LIST OF TASKS:
• 1. Answer these questions using the article on Facebook's negotiation chatbots:
(a) Which research group introduced the bots?
(b) What is the process of having the bots imitate people's actions called?
(c) In the training, what were the bots told to maximize when splitting the items?
• 2. According to the Facebook quote in the article on negotiation chatbots, what do people do on the way to an agreement? List each thing.
• 3. Carry on the article about Facebook's negotiation chatbots from the point where it stops.

___ TEXT SEGMENT ___

San Francisco
If you are bad at bargaining, don’t worry. A Facebook chatbot or dialogue agent which has the ability to engage in a meaningful conversation and negotiate with people may help you cut a better deal.
The bots were introduced by researchers at Facebook Artificial Intelligence Research (FAIR).
“Similar to how people have differing goals, run into conflicts, and then negotiate to come to an agreed-upon compromise, the researchers have shown that it’s possible for dialogue agents with differing goals to engage in start-to-finish negotiations with other bots or people while arriving at common decisions or outcomes,” said Facebook in a blog post.
Facebook trained the bots by showing them negotiation dialogues between real people and then having the bots imitate people’s actions, a process called supervised learning.
In the training, the bots were shown a collection of items each having a particular point value and were instructed to divide them between themselves and another agent by negotiating a split of the items so that the bots maximised their points.

___ RECORD EXTRACTS ___

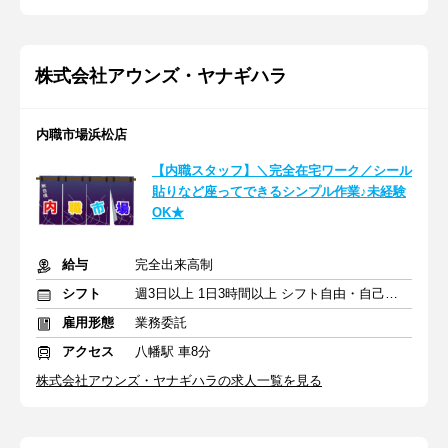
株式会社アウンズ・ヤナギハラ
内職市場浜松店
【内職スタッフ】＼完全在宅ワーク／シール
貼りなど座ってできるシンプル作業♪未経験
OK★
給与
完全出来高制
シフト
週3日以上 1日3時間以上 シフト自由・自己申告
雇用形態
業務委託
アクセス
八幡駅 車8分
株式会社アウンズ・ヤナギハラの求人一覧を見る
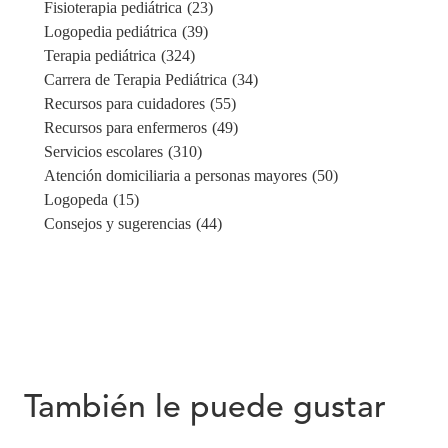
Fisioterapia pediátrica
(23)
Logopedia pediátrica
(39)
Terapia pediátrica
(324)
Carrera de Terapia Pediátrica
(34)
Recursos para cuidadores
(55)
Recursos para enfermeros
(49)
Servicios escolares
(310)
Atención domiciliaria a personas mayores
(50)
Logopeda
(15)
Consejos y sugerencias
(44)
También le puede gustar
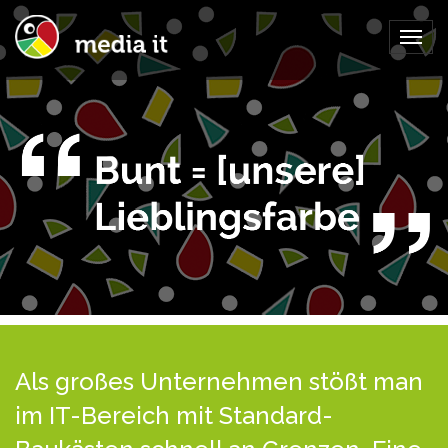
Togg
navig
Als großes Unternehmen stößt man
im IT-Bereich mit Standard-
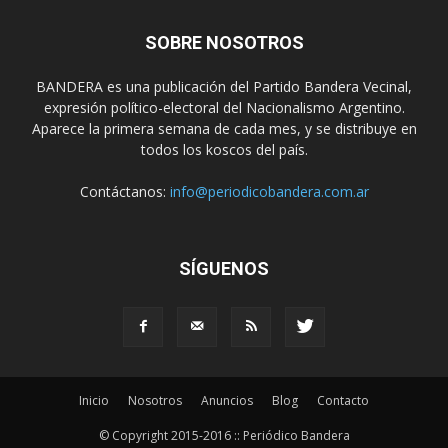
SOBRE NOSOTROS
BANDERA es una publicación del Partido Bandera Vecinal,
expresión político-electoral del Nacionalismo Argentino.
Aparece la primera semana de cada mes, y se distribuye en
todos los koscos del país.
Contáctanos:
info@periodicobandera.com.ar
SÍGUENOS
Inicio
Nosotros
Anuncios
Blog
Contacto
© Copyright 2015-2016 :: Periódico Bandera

___
___ RECORD EXTRACTS ___

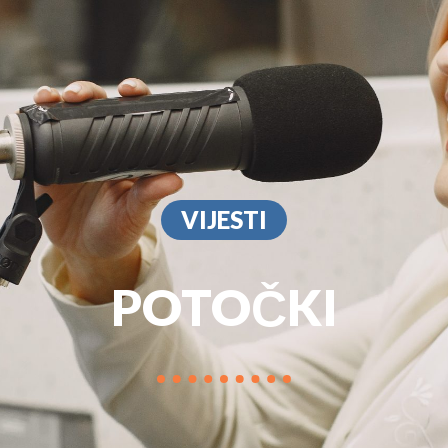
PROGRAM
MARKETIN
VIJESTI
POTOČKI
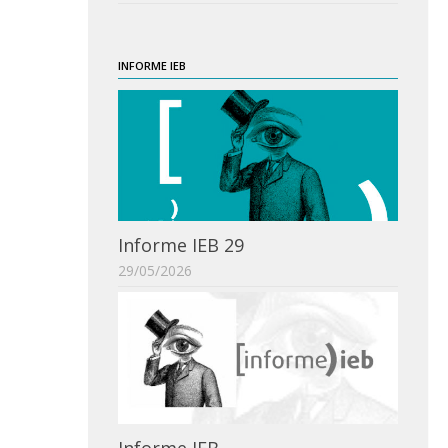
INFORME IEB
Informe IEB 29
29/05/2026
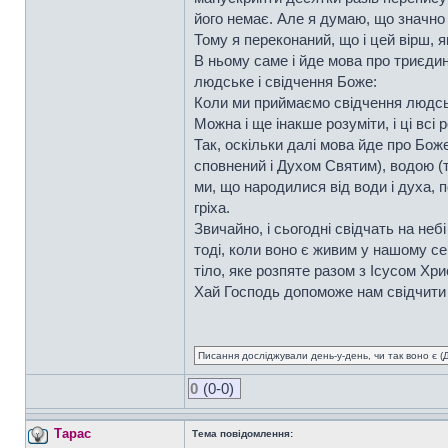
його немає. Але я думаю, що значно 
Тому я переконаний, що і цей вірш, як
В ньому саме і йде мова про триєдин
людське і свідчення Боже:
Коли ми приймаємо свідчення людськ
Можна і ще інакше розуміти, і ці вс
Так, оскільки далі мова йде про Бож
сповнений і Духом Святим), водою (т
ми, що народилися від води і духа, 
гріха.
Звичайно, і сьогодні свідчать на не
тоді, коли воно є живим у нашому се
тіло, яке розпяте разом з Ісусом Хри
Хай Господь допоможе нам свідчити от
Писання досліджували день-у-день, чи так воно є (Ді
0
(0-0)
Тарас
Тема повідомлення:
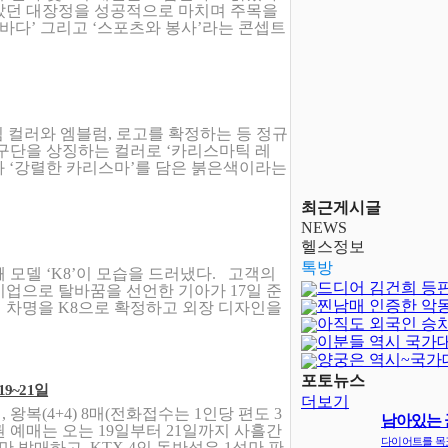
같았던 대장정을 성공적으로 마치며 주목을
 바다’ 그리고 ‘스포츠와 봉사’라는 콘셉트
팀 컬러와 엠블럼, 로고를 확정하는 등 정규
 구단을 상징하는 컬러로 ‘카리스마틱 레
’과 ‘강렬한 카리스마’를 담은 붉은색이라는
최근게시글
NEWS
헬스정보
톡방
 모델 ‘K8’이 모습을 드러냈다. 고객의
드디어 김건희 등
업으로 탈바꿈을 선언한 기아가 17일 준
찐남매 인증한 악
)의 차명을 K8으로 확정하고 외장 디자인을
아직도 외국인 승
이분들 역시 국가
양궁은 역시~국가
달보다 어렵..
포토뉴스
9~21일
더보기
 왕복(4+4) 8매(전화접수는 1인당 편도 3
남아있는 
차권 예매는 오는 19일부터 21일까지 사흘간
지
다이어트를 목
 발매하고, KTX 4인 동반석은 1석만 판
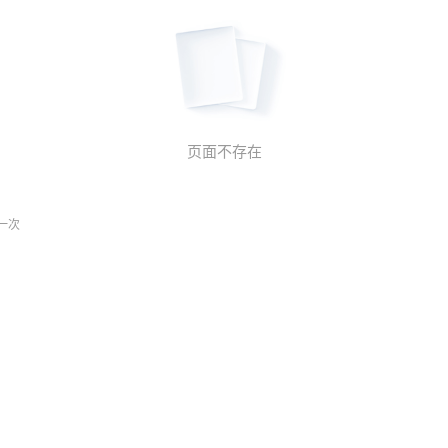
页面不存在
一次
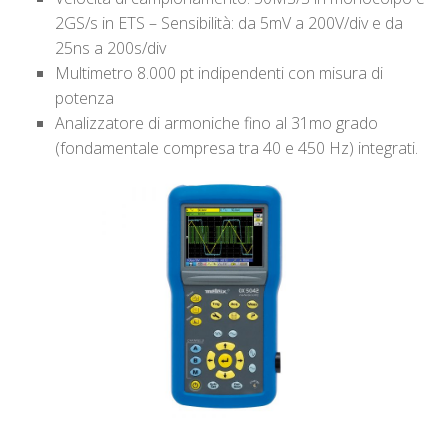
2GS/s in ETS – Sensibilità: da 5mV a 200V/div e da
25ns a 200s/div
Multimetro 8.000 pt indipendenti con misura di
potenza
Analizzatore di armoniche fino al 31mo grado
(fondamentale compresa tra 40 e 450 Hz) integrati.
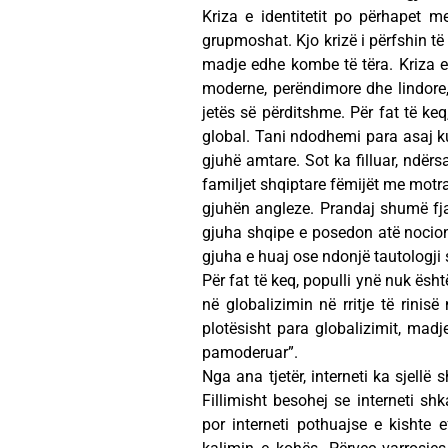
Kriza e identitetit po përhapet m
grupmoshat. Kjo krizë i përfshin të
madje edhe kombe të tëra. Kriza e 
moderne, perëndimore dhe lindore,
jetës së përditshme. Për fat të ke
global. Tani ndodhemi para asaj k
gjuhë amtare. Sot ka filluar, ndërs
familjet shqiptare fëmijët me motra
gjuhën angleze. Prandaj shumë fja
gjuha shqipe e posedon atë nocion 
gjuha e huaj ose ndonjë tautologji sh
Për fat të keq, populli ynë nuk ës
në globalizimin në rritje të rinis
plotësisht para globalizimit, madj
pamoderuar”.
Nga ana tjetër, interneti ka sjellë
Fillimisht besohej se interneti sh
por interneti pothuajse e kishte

___
___ RECORD EXTRACTS ___

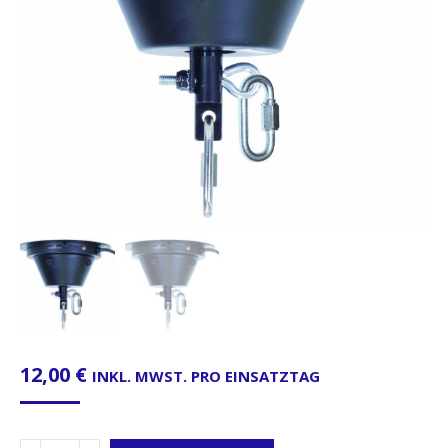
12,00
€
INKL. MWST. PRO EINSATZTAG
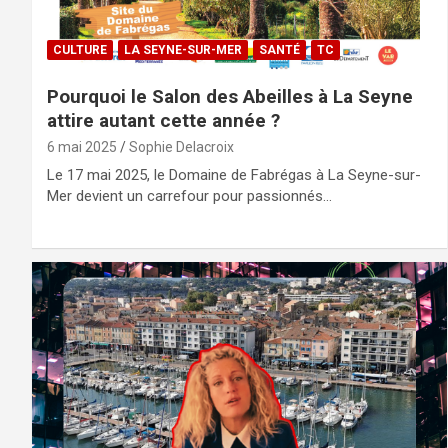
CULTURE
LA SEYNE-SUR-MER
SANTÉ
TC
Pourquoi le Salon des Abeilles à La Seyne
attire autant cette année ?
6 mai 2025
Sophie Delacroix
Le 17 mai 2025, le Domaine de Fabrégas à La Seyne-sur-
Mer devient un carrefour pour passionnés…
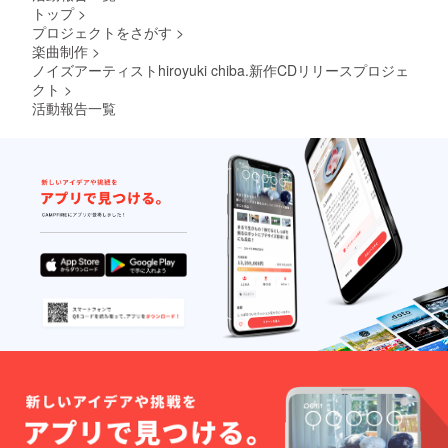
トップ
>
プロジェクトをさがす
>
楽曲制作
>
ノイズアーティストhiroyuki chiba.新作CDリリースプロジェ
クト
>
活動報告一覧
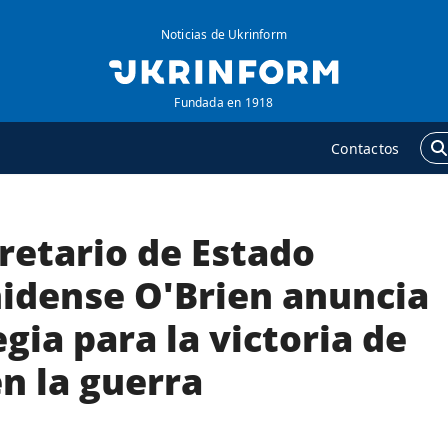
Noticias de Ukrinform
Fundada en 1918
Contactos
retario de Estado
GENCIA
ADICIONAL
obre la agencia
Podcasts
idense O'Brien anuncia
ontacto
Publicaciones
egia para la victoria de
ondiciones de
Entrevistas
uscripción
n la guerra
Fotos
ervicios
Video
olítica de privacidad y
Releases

___

EXPECTED RESULTS:
• 1.
(a) Facebook Artificial Intelligence Research (FAIR)
(b) Supervised learning
(c) Their points

• 2.
- They have differing goals.
- They run into conflicts.
- They negotiate to come to an agreed-upon compromise.

• 3.
To go beyond simply trying to imitate people, the FAIR researchers also allowed the chatbot to achieve the goals of the negotiation.
To train it to achieve its goals, the researchers had the model practice thousands of negotiations against itself, and used reinforcement learning to reward the bot when it achieved a good outcome.
Facebook claims the bots got smart enough to negotiate with humans such that they did not realise they were dealing with a machine.
“Interestingly, in the experiments, people did not realise they were talking to a bot and not another person, showing that the bots had learned to hold fluent conversations in English in this domain,” Facebook said.
The bots even learned to bluff by initially feigning interest in a valueless item, only to later “compromise” by conceding it, it said.
“This behaviour was not programmed by the researchers but was discovered by the bot as a method for trying to achieve its goals,” said Facebook.
The researchers believe this is an important step for the research community and developers toward creating chatbots that can reason, converse and negotiate, all key steps in building a personalised digital assistant.